Largest Lupus Survey Points to Ways to Increase Clinical Trial Participation by Underrepresented Minorities
Largest Lupus Survey Points to Ways to Increase Clinical Trial Participation by Underrepresented Minorities

April 21, 2022

The Lupus Research Alliance is proud to share new results published in the prestigious Journal of Clinical Rheumatology from the data collected for the Lupus Patient-Focused Drug Development (PFDD) Initiative that will add to our understanding of who participates in clinical trials and why. This analysis will help inform development of programs and initiatives to increase diversity of lupus trial participants and ensure the population testing potential treatments reflects the real-world population of people living with lupus.

Data showed that people who were Black were more likely to participate in clinical trials than those who were White or Hispanic. The two most common reasons for this group to participate were their personal desire to advance lupus research and having been invited by their physician. Contributing to the overall understanding of what motivates people of color to join clinical trials, these results can help guide the design of trials that foster increased diversity.
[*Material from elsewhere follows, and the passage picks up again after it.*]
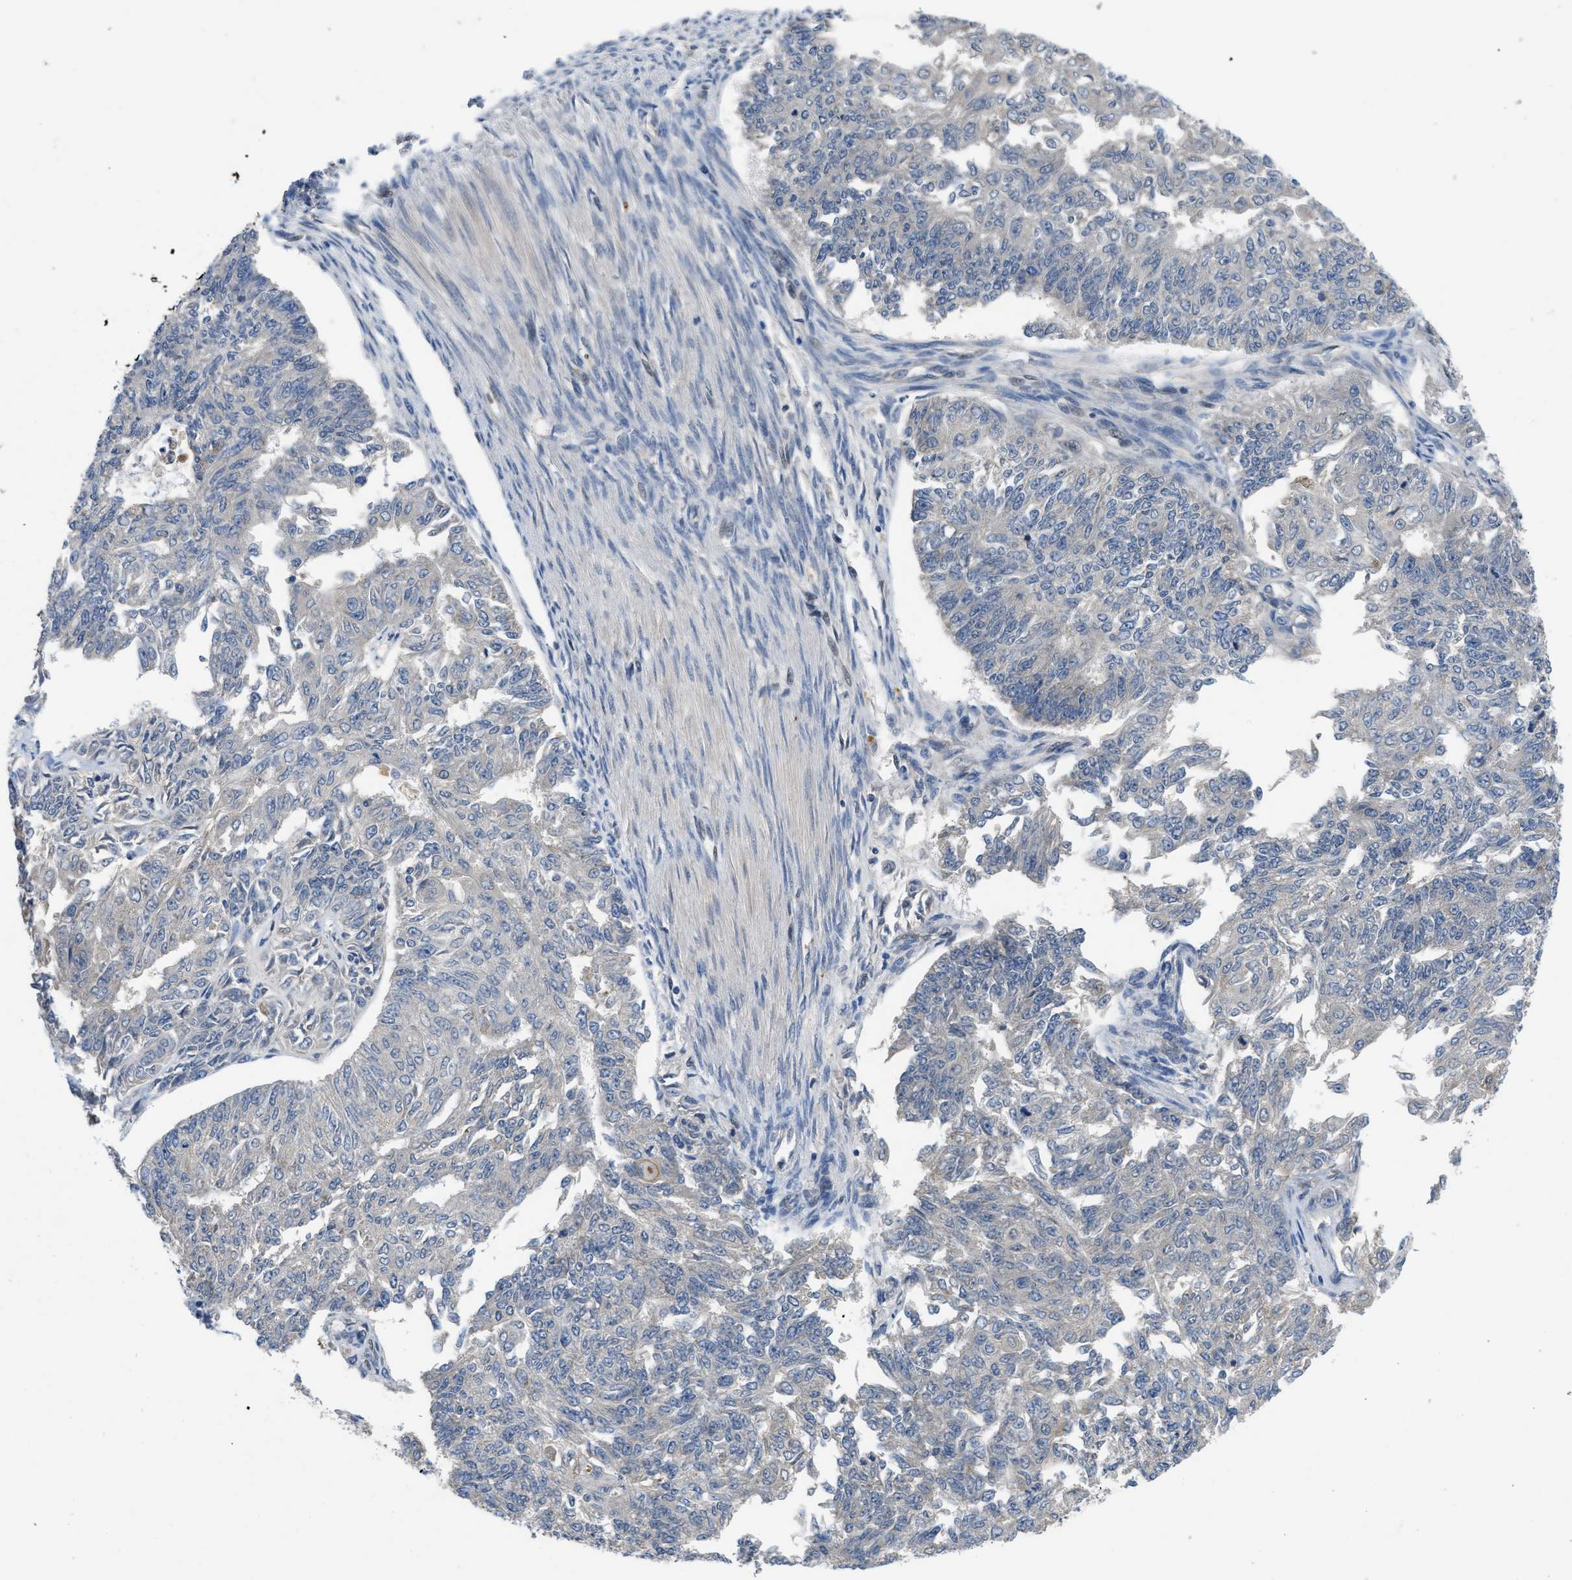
{"staining": {"intensity": "negative", "quantity": "none", "location": "none"}, "tissue": "endometrial cancer", "cell_type": "Tumor cells", "image_type": "cancer", "snomed": [{"axis": "morphology", "description": "Adenocarcinoma, NOS"}, {"axis": "topography", "description": "Endometrium"}], "caption": "This is an IHC photomicrograph of human adenocarcinoma (endometrial). There is no staining in tumor cells.", "gene": "PNKD", "patient": {"sex": "female", "age": 32}}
Lead author Dr. Onengiya Harry and co-authors Drs. Carl Langefeld, Lori Crosby and Avani Modi concluded that the results from this study and prior research suggests that the rate of participation in clinical trials among historically underrepresented minorities may be increased “by aligning with individuals’ desire to advance science, optimizing physician recommendation, and reducing/addressing barriers described in prior studies (i.e., lack of culturally appropriate information aids, mistrust in medical research, poor understanding of clinical trials, transportation challenges, and timing issues).”
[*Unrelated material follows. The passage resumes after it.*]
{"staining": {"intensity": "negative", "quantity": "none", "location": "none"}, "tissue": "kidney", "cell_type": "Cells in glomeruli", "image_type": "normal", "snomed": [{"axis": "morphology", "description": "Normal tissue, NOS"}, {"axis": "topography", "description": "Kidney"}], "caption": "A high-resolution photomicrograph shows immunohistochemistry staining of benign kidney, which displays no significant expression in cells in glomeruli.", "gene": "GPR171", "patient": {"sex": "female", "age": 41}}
Results from this study confirmed what we know about our patients living with lupus, they want to help make things better for others diagnosed with lupus,” noted Dr. Harry. “This is highlighted by the high number of patients with lupus who participated in trials ‘just to help’. As providers who care for them, recognizing that we can make them more comfortable with that decision is important. Recruitment strategies that incorporate both these factors would account for most of the reasons while those living with lupus participate in clinical trial.”
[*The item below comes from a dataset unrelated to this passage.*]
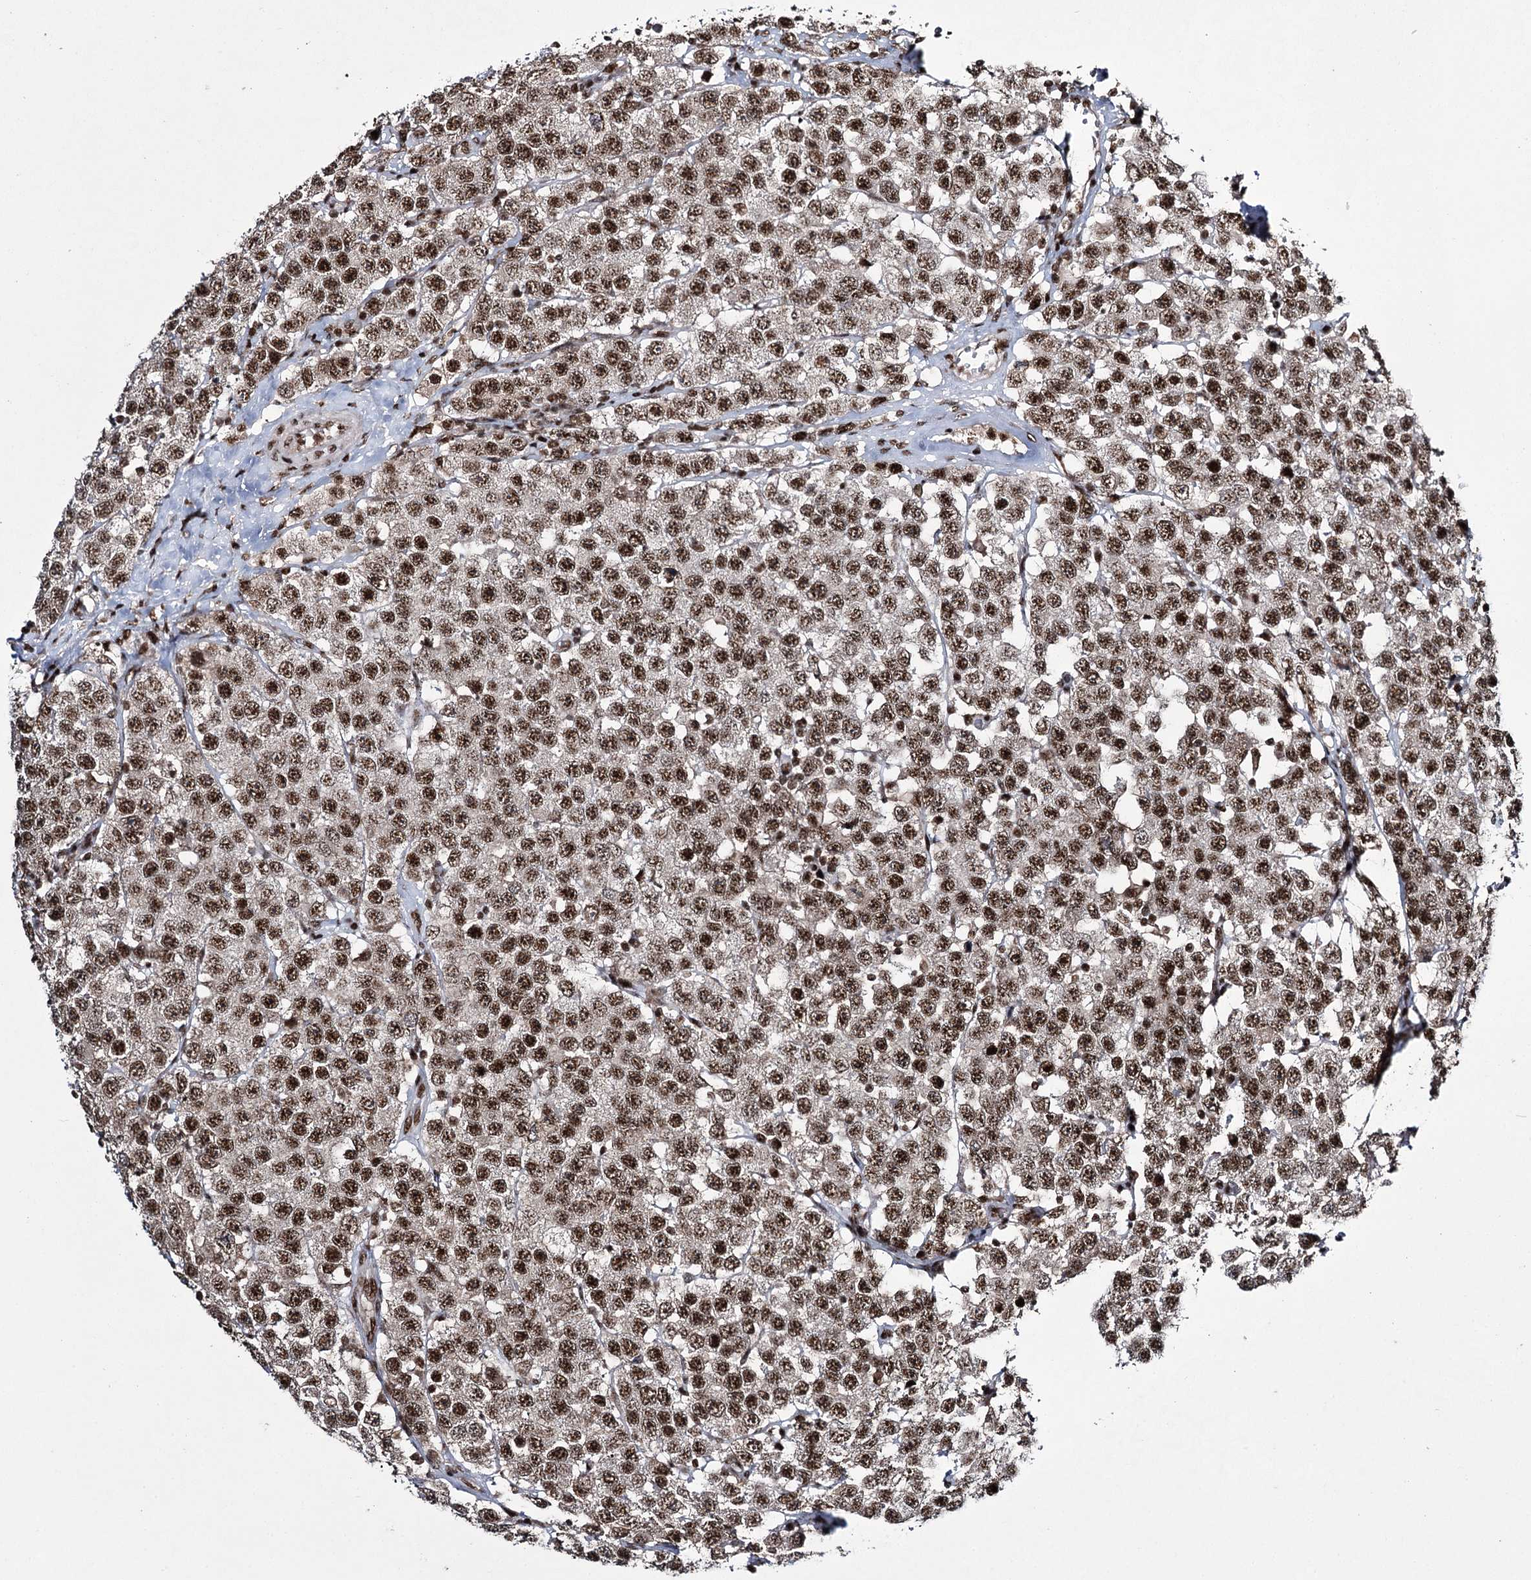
{"staining": {"intensity": "strong", "quantity": ">75%", "location": "nuclear"}, "tissue": "testis cancer", "cell_type": "Tumor cells", "image_type": "cancer", "snomed": [{"axis": "morphology", "description": "Seminoma, NOS"}, {"axis": "topography", "description": "Testis"}], "caption": "Immunohistochemistry image of seminoma (testis) stained for a protein (brown), which demonstrates high levels of strong nuclear expression in about >75% of tumor cells.", "gene": "PRPF40A", "patient": {"sex": "male", "age": 28}}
The Lupus Research Alliance, in collaboration with the Lupus and Allied Diseases Association and the Lupus Foundation of America collected data for the PFDD Initiative to help the Food and Drug Administration to better understand the perspectives and experiences of people with lupus and advance treatments for this devastating disease. The Lupus: Patient Voices Report presented top line findings from the PFDD. This additional analysis of the data published by Dr. Harry was funded by a special grant from the Lupus Research Alliance.